A short comparison (not necessarily complete):
CGI:
- is a RFC standard (
https://tools.ietf.org/html/rfc3875)
- for every connection you create a new process, sent the request to this process, read the response from there and forward it to the client
- so you create a lot of processes and have a lot of inter-process communications
- but you have as many processes as you need
- if the CGI process crashes, it only affects one connection
- if you use a blocking operation (reading something from a network drive) you only block one connection
Fast CGI:
- is not a RFC standard, and the website (
http://www.fastcgi.com/) is gone, but it is still a common practice
- you have a limited number of processes: you pre-create one process and queue all requests there
- you gain speed, by not having to create a new process for every request
- but you queue (serialize) all requests, and still have a lot of inter-process communications
In-server module:
- you embed the language interpreter into the webserver
- every connection / every request has its own interpreter, so there is no need for serialization
- no inter-process communication
- basically as fast as you can get
- you cannot do it with every interpreter, in civetweb we only support Lua and JavaScript as server side scripting languages (and everything you can add using C/C++ callbacks)

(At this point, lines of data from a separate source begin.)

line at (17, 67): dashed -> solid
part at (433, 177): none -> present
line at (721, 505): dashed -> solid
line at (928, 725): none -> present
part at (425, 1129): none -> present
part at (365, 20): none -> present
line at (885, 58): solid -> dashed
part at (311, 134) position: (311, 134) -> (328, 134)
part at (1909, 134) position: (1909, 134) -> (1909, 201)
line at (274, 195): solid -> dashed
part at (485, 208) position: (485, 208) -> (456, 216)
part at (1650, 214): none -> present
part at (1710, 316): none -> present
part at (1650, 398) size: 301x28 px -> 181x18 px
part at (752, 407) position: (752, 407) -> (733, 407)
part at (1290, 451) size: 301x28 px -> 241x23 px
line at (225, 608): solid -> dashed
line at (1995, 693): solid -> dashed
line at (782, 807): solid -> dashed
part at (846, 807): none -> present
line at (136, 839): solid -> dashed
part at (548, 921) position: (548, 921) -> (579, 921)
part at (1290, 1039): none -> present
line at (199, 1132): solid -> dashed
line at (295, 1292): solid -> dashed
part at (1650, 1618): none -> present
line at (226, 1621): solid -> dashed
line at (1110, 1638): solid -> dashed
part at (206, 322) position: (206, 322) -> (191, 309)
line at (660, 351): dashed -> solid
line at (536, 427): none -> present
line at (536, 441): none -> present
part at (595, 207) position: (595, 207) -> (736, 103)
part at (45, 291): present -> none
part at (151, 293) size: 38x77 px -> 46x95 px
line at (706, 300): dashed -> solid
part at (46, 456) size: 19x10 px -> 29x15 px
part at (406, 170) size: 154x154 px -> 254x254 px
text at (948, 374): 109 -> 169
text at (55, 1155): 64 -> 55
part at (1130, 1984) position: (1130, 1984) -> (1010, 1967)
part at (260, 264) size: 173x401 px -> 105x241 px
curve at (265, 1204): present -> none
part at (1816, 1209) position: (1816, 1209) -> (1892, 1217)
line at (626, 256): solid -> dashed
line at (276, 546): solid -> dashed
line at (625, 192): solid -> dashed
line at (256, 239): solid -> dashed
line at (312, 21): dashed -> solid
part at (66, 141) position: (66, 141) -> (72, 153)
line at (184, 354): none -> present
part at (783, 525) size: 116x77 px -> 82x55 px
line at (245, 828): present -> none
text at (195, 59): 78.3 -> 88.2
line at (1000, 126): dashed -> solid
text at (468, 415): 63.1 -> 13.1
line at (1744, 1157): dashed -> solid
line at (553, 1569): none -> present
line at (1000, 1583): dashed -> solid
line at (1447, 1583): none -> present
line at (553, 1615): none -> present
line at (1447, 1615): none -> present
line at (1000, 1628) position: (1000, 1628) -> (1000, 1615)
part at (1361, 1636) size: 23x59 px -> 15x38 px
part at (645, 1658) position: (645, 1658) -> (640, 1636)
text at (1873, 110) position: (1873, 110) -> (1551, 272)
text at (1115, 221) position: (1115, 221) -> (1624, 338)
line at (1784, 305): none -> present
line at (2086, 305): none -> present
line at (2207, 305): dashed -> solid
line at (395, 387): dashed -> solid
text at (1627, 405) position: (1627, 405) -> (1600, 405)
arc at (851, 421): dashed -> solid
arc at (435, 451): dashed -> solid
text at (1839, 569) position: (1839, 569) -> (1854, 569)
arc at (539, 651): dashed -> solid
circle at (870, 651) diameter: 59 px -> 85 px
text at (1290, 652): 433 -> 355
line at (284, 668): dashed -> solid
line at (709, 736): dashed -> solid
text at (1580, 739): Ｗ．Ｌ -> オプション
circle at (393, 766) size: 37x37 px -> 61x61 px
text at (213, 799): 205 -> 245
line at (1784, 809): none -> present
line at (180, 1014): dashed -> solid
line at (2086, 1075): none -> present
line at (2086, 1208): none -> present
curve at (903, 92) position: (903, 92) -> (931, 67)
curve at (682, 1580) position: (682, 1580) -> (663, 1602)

- every connection is independent, so you can block, pause/abort/reorder processing, ...
- using C/C++ callbacks to extend an existing application with web capabilities is equivalent to in-server modules
So, FastCGI is faster than CGI (unless you use blocking operations in FastCGI), but in-server modules are even better.
FastCGI is currently not implemented - it would be possible to add it, but up to now just nobody has done it.
Personally I usually use C callbacks or Lua in-server modules, so there is no speed issue.